** Excerto fornecido **

● ● ● ● ●

Na prática, em que medida pode o público obter

informação relevante sobre os partidos

políticos?

Score: 50

Relativamente às mais recentes eleições e respectiva campanha

eleitoral (Maio e Junho 2011), apenas dois pequenos partidos não

remeteram para a ECFP os seus orçamentos de campanha. Os

restantes orçamentos encontravam-se disponíveis no site de

internet daquela entidade durante o decorrer da campanha

eleitoral. Os orçamentos, contas e lista de ações de campanha de

2009 e 2005 (anos em que se realizaram eleições desde a criação

da ECFP) também se encontram disponíveis no site. Nesses anos, a

maioria dos partidos entregou a informação requerida por lei, à

exceção de alguns pequenos partidos.30 Em geral, é concedido um

prazo informal adicional para os partidos apresentarem as contas

além do prazo estipulado na lei. Na prática, tal significa que não

existe uma promoção imediata dos processos de coimas

imediatamente a seguir ao fim do prazo de apresentação de

contas.31

As informações relativas ao financiamento partidário e eleitoral

não se encontram nos sites de internet dos partidos, nem na

Comissão Nacional de Eleições, uma vez que por lei não é

obrigatório. As contas anuais, os orçamentos, as contas das

campanhas eleitorais e as coimas aplicadas aos partidos são

publicadas no site da ECFP. O site não é de consulta fácil, mas de

acordo com a presidente da entidade é de uma total transparência

ao nível jurídico.32 Os orçamentos e os resumos das contas são

rapidamente disponibilizados, mas relatórios com informações

detalhadas só podem ser consultados após a sua auditoria,

processo longo e não disponível ao público. Aos avaliadores do

GRECO, o Tribunal Constitucional admitiu que a publicação dos

relatórios financeiros podia levar até três anos, apesar da

instituição se encontrar a trabalhar no sentido de encurtar estes

prazos.33 O especialista entrevistado defendeu que a ECFP deveria

publicitar mais e de modo mais inteligível as suas atividades e as

contas das campanhas e dos partidos. Esta publicidade melhoraria a

informação a que os cidadãos têm acesso e, em consequência,

aumentaria a pressão social no sentido de exigir aos envolvidos

mais transparência.34

30http://www.tribunalconstitucional.pt/tc/contas_eleicoes.html [acesso 25-05-11] 31 Entrevista com Presidente da ECFP 32 Idem 33 GRECO Eval III (2010) 6E, Theme II, paragrafo 58 34 Entrevista a Prof. Manuel Meirinho

ACCOUNTABILITY (LEI)

● ● ● ● ●

** Linhas **
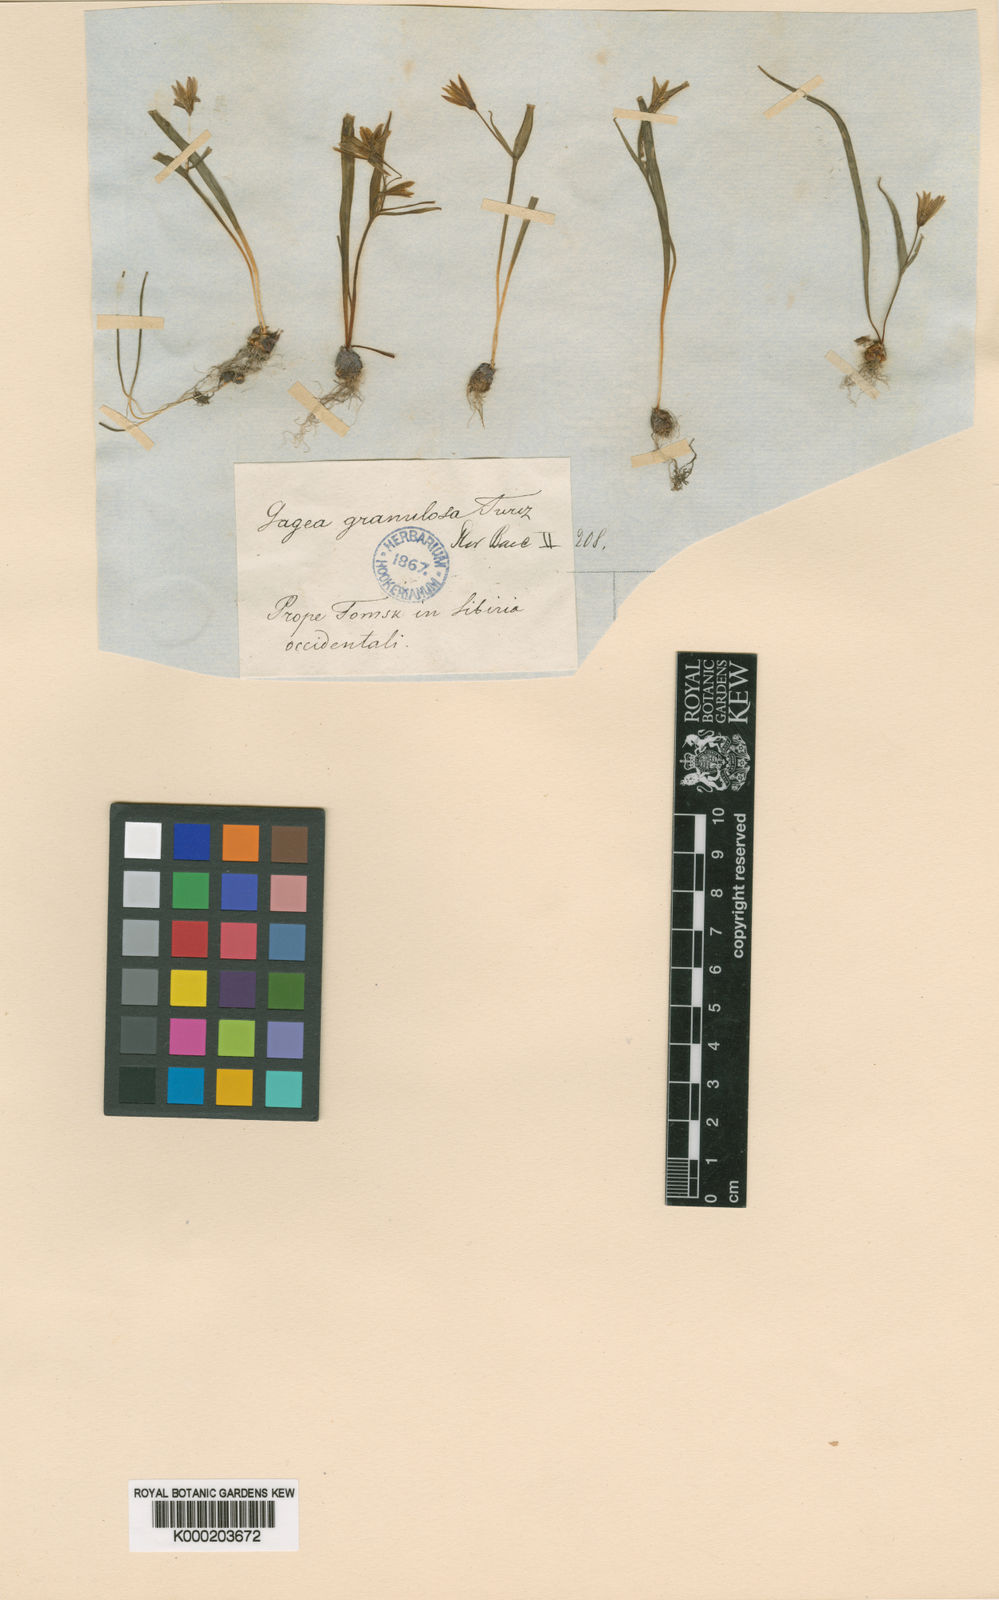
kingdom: Plantae
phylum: Tracheophyta
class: Liliopsida
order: Liliales
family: Liliaceae
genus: Gagea
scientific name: Gagea granulosa
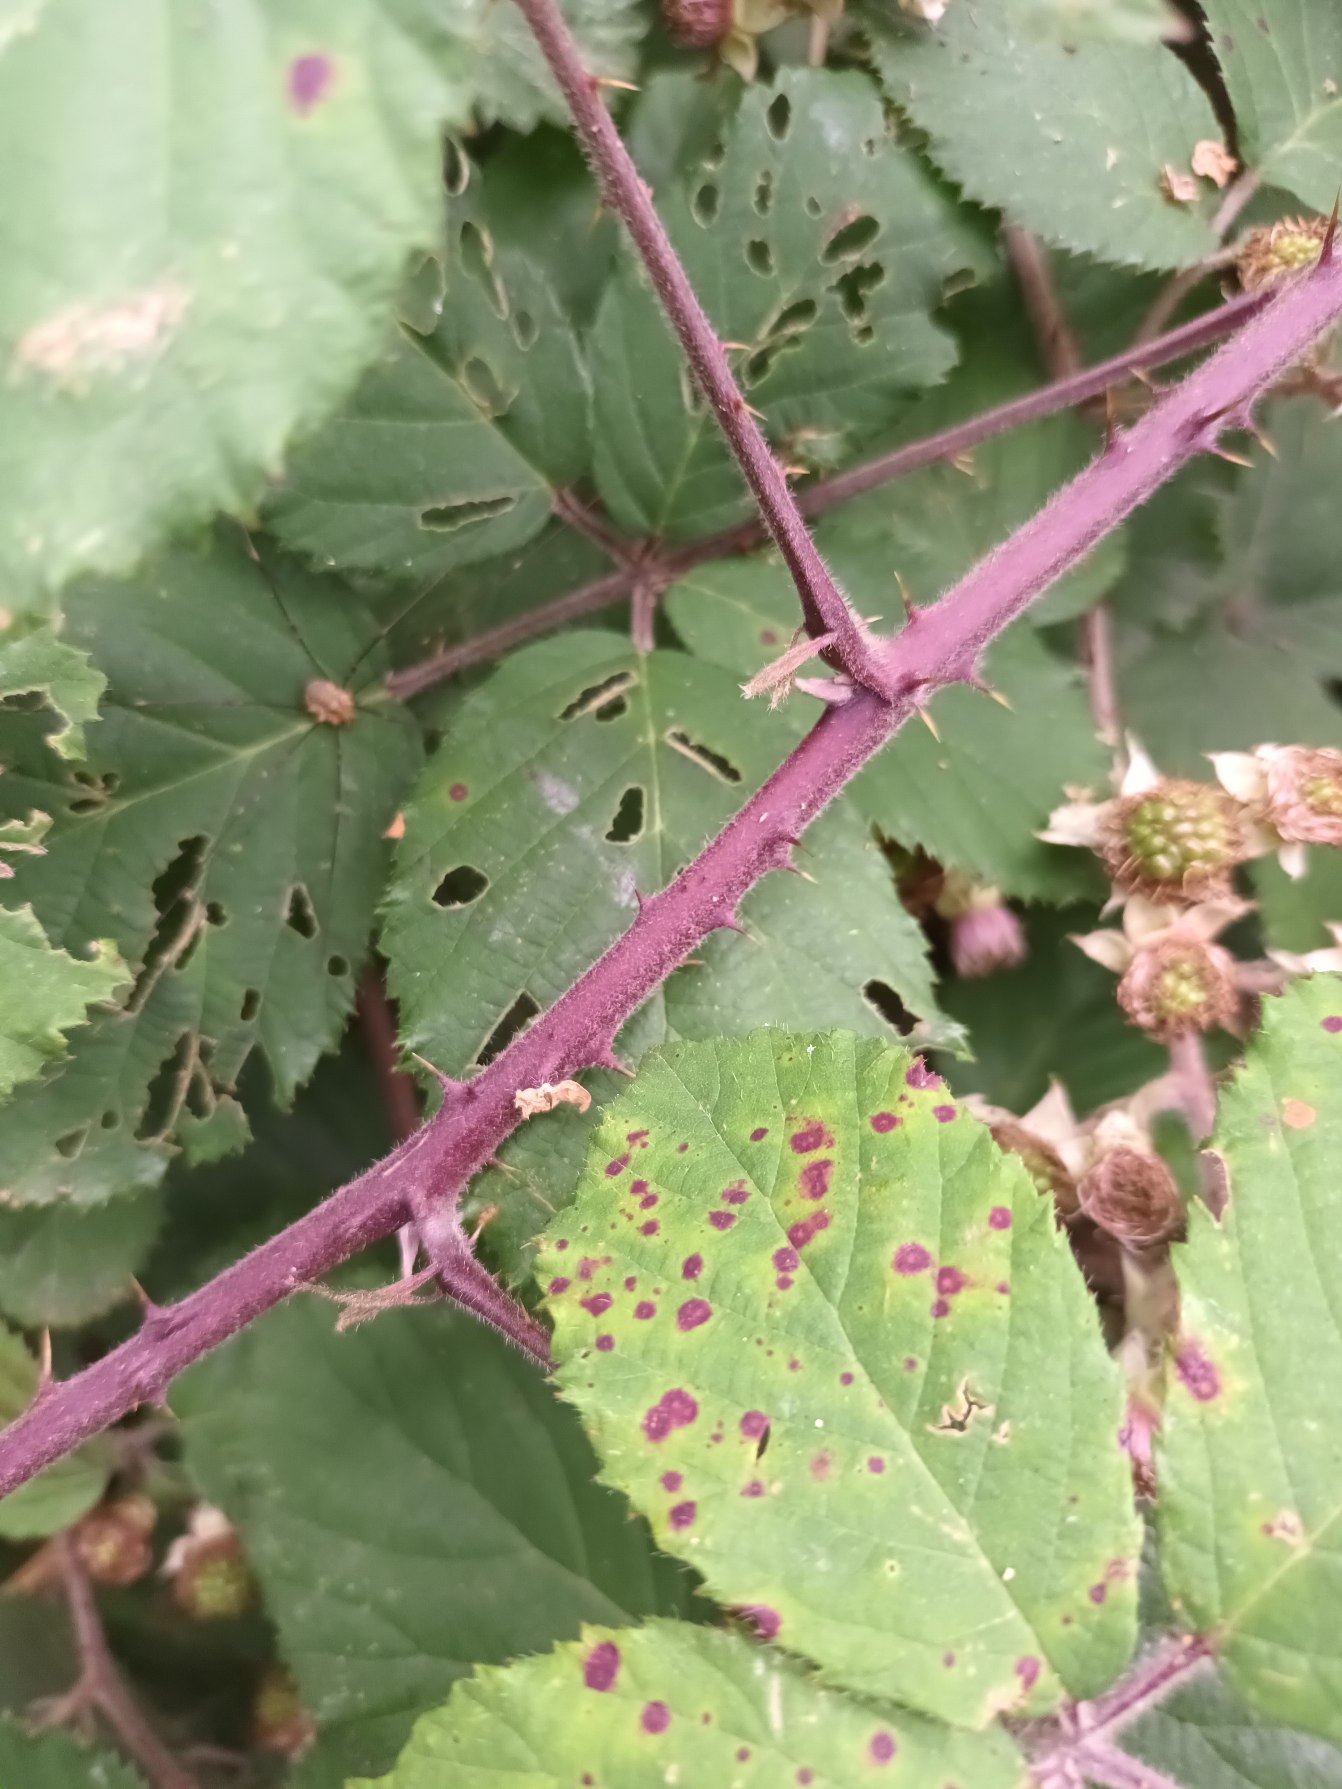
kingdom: Plantae
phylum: Tracheophyta
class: Magnoliopsida
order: Rosales
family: Rosaceae
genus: Rubus
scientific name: Rubus vestitus
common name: Rundbladet brombær
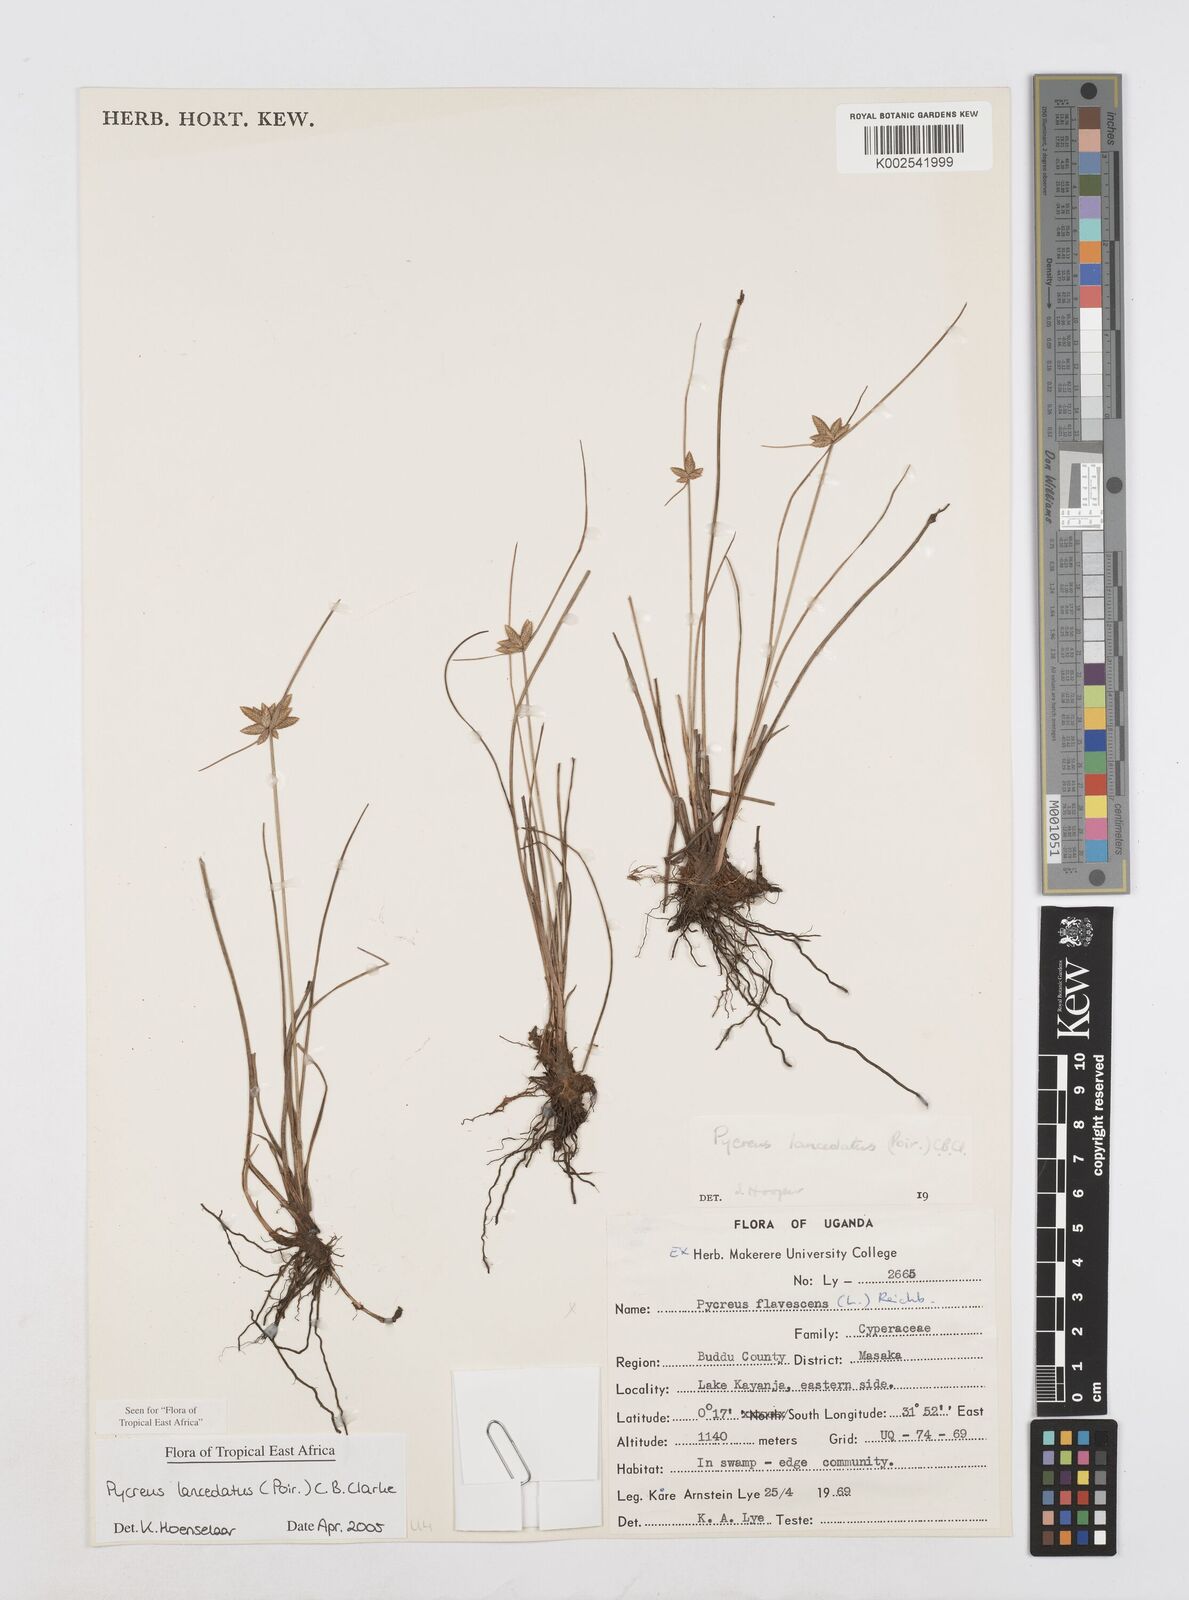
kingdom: Plantae
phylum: Tracheophyta
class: Liliopsida
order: Poales
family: Cyperaceae
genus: Cyperus
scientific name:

● ● ● ● ●

** Tarefas a realizar **
(A) Responda a estas perguntas com base no excerto sobre o financiamento partidário:
(i) Quantos partidos não remeteram à ECFP os orçamentos da campanha eleitoral de maio e junho de 2011?
(ii) Em que site são publicadas as contas anuais, os orçamentos e as coimas aplicadas aos partidos?
(iii) Segundo o que o Tribunal Constitucional admitiu aos avaliadores do GRECO, quanto tempo podia levar a publicação dos relatórios financeiros?
(B) Resuma o excerto sobre o financiamento partidário em duas frases.
As linhas apresentadas constituem material à parte, sem ligação ao excerto.

** Respostas às tarefas **
(A)
(i) Apenas dois pequenos partidos.
(ii) No site da ECFP.
(iii) Até três anos.

(B) As contas e os orçamentos dos partidos são publicados no site da ECFP, onde estiveram disponíveis durante a campanha de 2011 os orçamentos de todos os partidos exceto dois pequenos partidos, embora o site não seja de consulta fácil e os relatórios detalhados só possam ser consultados após uma auditoria longa. Um especialista entrevistado defendeu que a ECFP deveria publicitar mais e de modo mais inteligível as suas atividades e as contas, o que aumentaria a pressão social para exigir mais transparência.